To AI or not to AI. It’s not even a question.

The advent of generative AI, such as Chat GPT 3.5 and 4, Bard and others, has taken the world by storm. It’s literally changing our lives. For professionals, it’s a challenge to know when it’s ok to use AI, and when it’s not. Many companies have restricted the use for now until we know more. But it’s tempting to use in many situations. While writing this blog post, for example. Many companies use AI to write posts, to maximise SEO and to save work. I can assure you that this post is entirely written by “EI”, Erik’s “intelligence”. I personally feel blog articles are better when they have a personal perspective, and using prompted generative AI just doesn’t have the right tone for me. But that may change. It’s certainly getting better by the day. And when it comes to technology, one should really never say never.

At an AI seminar earlier this year for the Norwegian Business Association Singapore (NBAS), which I co-organised and spoke at, one of the speakers, Keith B. Carter, talked about AI as a colleague. Use it as you would use a co-worker. If you ask a co-worker to do something, and that person gives you their input, you would say thanks, let me have a look at it.
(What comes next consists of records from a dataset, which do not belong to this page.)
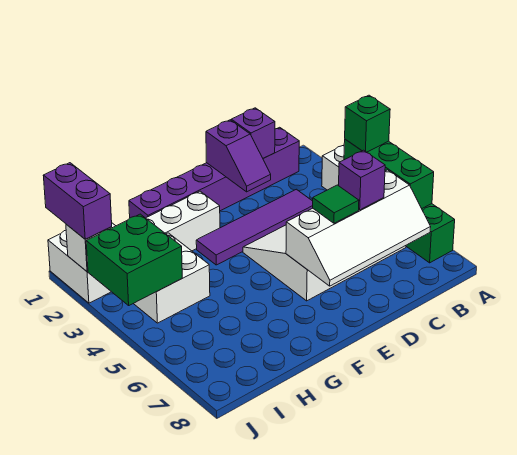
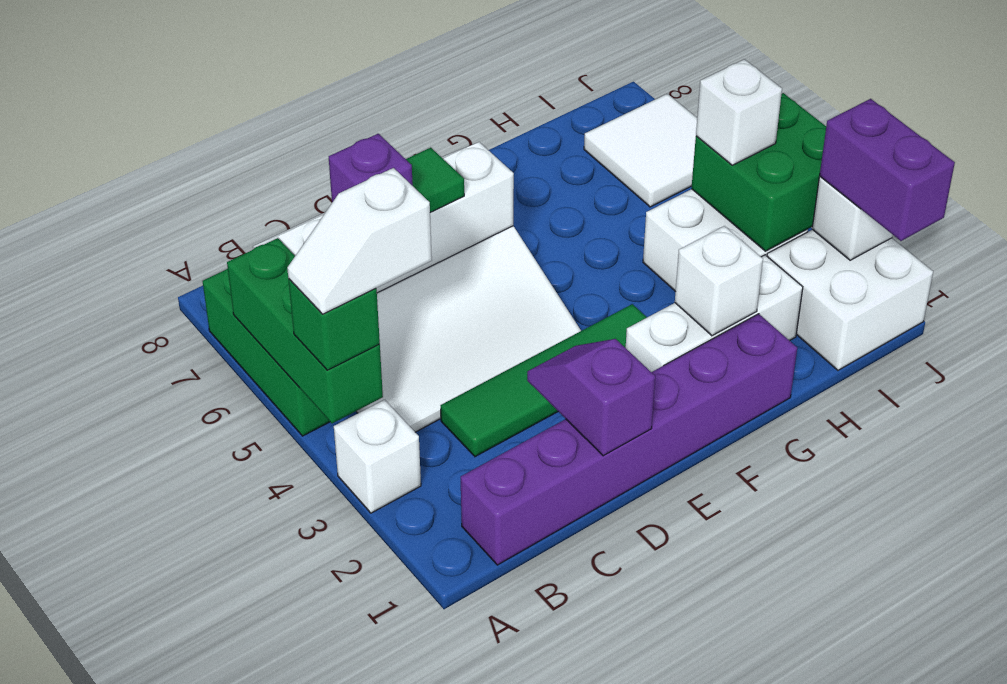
none -> white slope A4:B4 level 4 top B
purple brick C1 level 2 -> none
purple tile C3:F3 level 1 -> green tile C3:F3 level 1
none -> white brick G2 level 2
none -> white brick I4 level 3
none -> white tile I6:J7 level 1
Keith’s point is to do the same with AI. Get the output from the AI, then read through it and consider what’s good and what needs improvement. It’s not an oracle. But it is a great starting point for just about anything.

So, what is the best use of generative AI for regular businesses? It depends on the function, of course, but anything that requires available data, anything that is about matching information or organising it, anything in planning and time management, anything that requires calculation. It’s great for all of that. Of course, with the perspective of checking and verifying before use. I personally find that GPT is great for mapping data, writing simple code, making estimates, and planning structured information. I personally don’t like it for copywriting. Maybe it’s because I was a copywriter in advertising for many years and have a certain pride in writing everything myself. But mostly, it’s because GPT has a tendency to over-embellish, use lots of adjectives and adverbs, and just generally feels like it’s written by AI. Having said that, GPT is great for quickly compiling a synopsis of an article or a website. It’s great as a framework for combining information from multiple sources. Now that it is connected to the web, it’s very easy to find some interesting articles about a subject and create a new article based on the other articles (make sure you reference those articles in the final post, of course). Even better, if you add your perspective on the subject matter, GPT can discuss the other articles against your views and conclude in a way that you can vouch for. But again, back to Keith’s point – rewrite it with your own words, or at least mix it up a bit so that it doesn’t have that stale AI tone that is becoming all too prevalent in blog posts and LinkedIn posts these days.

So is generative AI a friend or a foe? I think it’s pretty clear that we can use it for good on our own terms. It’s not going to put anyone out of business right now – instead, it can help reduce repetitive and rudimentary tasks for professionals, who then can spend more time using qualitative human intelligence (that’s you and me) to have real-world opinions on more critical tasks.

Ps. I asked ChatGPT 4 to analyse and give feedback on this post. It seems we’re in agreement:

“The blog post offers a balanced perspective on the use of generative AI in professional settings, particularly emphasizing its utility and limitations. The author, Erik, stresses the importance of human oversight and personal touch, especially in creative tasks like copywriting. He acknowledges the efficiency of AI in data processing, simple coding, and information structuring, but remains skeptical about its use in writing original content due to its tendency to over-embellish and lack a human tone. Erik suggests using AI as a tool akin to a colleague, valuing its output as a starting point that requires human refinement and verification. The post ultimately views AI as a beneficial tool that, when used judiciously, can augment human work rather than replace it. This viewpoint encourages a thoughtful, selective approach to AI integration in business processes, highlighting the need for a blend of AI efficiency and human creativity and judgment.”

Erik Ingvoldstad is the Founder & CEO of Acoustic.